Your total score must be at least 90% for an A, 80% for a B, 70% for a C, and 60% for a D.

IMPORTANT DEADLINES:
Aug. 27 Add
Sep. 3 Add with my signature
Oct. 4 Drop


The following is taken from the Department of Mathematics ``generic syllabus" for MATH 171:

CORE OUTCOMES:
After successfully completing MATH 171, students will be able to demonstrate the following competencies in order to fulfill specific requirements set by the Core Philosophy and Goals Statement:

1. Critical Thinking/Problem Solving Skills

Clearly identify and analyze a problem, identify possible solutions and give the rationale for a preferred solution.
Students will identify in homework and on tests their abilities in applying calculus theory and concepts to problems.

2. Communication Skills

Write clearly.
Students are expected to provide interpretations and explanations of their solutions to problems that are posed to them in class and on homework.
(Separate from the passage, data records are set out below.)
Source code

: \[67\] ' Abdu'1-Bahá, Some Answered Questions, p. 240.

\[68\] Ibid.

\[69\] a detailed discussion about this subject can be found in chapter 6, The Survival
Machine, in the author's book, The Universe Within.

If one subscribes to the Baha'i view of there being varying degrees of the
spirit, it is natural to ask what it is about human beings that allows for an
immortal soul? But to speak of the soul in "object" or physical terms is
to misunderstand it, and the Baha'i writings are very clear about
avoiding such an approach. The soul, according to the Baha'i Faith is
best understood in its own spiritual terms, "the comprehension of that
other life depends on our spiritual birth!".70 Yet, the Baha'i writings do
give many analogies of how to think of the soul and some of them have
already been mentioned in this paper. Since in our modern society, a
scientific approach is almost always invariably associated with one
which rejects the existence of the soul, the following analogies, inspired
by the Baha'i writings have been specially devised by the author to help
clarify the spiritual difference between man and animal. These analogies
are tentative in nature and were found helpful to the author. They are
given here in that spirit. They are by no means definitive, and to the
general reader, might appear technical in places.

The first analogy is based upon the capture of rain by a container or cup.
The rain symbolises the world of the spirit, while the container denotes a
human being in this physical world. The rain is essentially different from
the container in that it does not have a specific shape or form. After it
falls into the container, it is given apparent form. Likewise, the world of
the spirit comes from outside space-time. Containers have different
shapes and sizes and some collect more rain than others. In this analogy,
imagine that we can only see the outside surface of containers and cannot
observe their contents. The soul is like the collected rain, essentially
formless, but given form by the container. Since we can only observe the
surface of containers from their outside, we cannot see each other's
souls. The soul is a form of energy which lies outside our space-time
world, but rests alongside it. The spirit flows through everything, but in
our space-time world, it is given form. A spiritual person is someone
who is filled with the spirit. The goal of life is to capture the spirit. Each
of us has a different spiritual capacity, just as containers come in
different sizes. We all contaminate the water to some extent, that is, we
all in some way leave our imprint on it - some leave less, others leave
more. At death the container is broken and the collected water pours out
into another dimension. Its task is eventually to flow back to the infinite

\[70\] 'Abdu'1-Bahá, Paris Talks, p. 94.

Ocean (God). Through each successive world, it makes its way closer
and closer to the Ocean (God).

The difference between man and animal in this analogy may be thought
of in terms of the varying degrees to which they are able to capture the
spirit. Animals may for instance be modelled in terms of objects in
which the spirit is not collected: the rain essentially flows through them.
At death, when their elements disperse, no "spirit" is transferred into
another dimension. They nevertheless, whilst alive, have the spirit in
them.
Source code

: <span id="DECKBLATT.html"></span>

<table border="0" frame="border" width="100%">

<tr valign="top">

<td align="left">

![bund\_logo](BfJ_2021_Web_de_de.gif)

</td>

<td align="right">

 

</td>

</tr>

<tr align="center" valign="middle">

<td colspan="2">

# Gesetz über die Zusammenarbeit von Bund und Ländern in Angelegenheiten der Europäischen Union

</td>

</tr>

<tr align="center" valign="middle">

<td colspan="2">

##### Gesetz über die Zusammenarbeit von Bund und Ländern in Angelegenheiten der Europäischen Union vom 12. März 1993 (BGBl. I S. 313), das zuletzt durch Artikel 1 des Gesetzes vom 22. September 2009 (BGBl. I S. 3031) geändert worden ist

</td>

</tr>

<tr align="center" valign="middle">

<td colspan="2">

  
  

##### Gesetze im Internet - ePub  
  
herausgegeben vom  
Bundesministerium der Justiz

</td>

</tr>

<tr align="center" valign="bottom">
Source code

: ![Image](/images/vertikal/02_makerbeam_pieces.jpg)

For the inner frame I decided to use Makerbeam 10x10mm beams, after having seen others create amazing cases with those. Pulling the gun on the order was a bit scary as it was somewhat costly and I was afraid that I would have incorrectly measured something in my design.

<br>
Their grammar, sentence structure, punctuation and spelling are considered in the evaluation of their work.

3. Cultural Perspective

This core learning objective is not applicable in this mathematics course.

4. Breadth of Knowledge and Intellectual Perspective

Articulate relevant basic assumptions, concepts, theoretical constructs, and factual information.
Throughout the course, students are expected to explain their assumptions and interpret their results in the theoretical framework of calculus.

Understand and apply relevant discipline-specific methodologies and strategies of inquiry.
Students will demonstrate their facility in applying techniques of calculus to problems designed to test their understanding of the concepts.